TASK INSTRUCTIONS:
Reproduce the lines from the one containing "00:00-04:00: median 16.0, box" through the one containing "12:00-16:00: median 22.6, box", replacing "whiskers" with "whisker ends" and leaving everything else unchanged.

==========

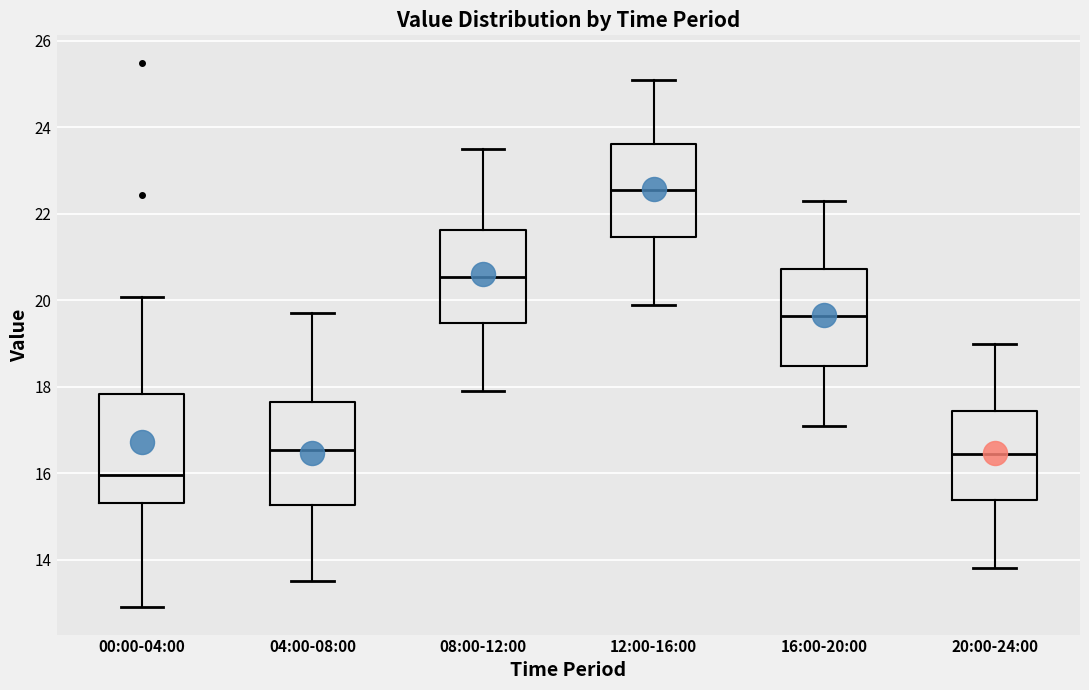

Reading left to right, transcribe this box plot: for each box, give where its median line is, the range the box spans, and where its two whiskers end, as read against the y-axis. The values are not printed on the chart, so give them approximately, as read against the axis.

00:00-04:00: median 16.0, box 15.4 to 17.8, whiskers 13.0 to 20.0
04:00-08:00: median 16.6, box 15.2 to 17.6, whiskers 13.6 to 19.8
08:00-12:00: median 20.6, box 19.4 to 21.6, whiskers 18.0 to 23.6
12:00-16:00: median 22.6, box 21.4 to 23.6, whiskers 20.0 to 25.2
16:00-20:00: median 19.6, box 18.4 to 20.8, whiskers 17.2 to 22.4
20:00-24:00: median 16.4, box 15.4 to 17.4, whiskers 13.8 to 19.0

==========

TASK ANSWER:
00:00-04:00: median 16.0, box 15.4 to 17.8, whisker ends 13.0 to 20.0
04:00-08:00: median 16.6, box 15.2 to 17.6, whisker ends 13.6 to 19.8
08:00-12:00: median 20.6, box 19.4 to 21.6, whisker ends 18.0 to 23.6
12:00-16:00: median 22.6, box 21.4 to 23.6, whisker ends 20.0 to 25.2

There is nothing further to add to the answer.